Chi avrebbe immaginato che il 2022 sarebbe iniziato con la guerra in Ucraina che, facendo somma con gli strascichi dell’emergenza sanitaria dettata dal Covid 19, avrebbe complicato la catena della produzione automotive in Italia (e non solo)? A questo si aggiunge anche la crisi dei microchip, già intralcio in un settore che veniva da tempi difficili!
Scenari automotive 2022
Insomma, gli scenari prospettati in questo primo trimestre del 2022 non sono dei più rosei per il mondo della produzione auto.
Ce lo racconta S&P Global Mobility che ha calcolato che la guerra contribuirà ad una contrazione di produzione auto nel mondo di circa 2,6 milioni di unità. Infatti, la guerra in Ucraina ha ulteriormente aggravato una situazione già difficile, causando problemi logistici e di approvvigionamento.

Informazioni estratte:

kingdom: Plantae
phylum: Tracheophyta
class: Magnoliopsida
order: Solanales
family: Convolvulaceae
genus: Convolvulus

Esercizio: Riproduci per intero e senza alcuna modifica il testo sulla produzione automotive nel 2022 che compare sopra.

Soluzione esercizio:
Chi avrebbe immaginato che il 2022 sarebbe iniziato con la guerra in Ucraina che, facendo somma con gli strascichi dell’emergenza sanitaria dettata dal Covid 19, avrebbe complicato la catena della produzione automotive in Italia (e non solo)? A questo si aggiunge anche la crisi dei microchip, già intralcio in un settore che veniva da tempi difficili!
Scenari automotive 2022
Insomma, gli scenari prospettati in questo primo trimestre del 2022 non sono dei più rosei per il mondo della produzione auto.
Ce lo racconta S&P Global Mobility che ha calcolato che la guerra contribuirà ad una contrazione di produzione auto nel mondo di circa 2,6 milioni di unità. Infatti, la guerra in Ucraina ha ulteriormente aggravato una situazione già difficile, causando problemi logistici e di approvvigionamento.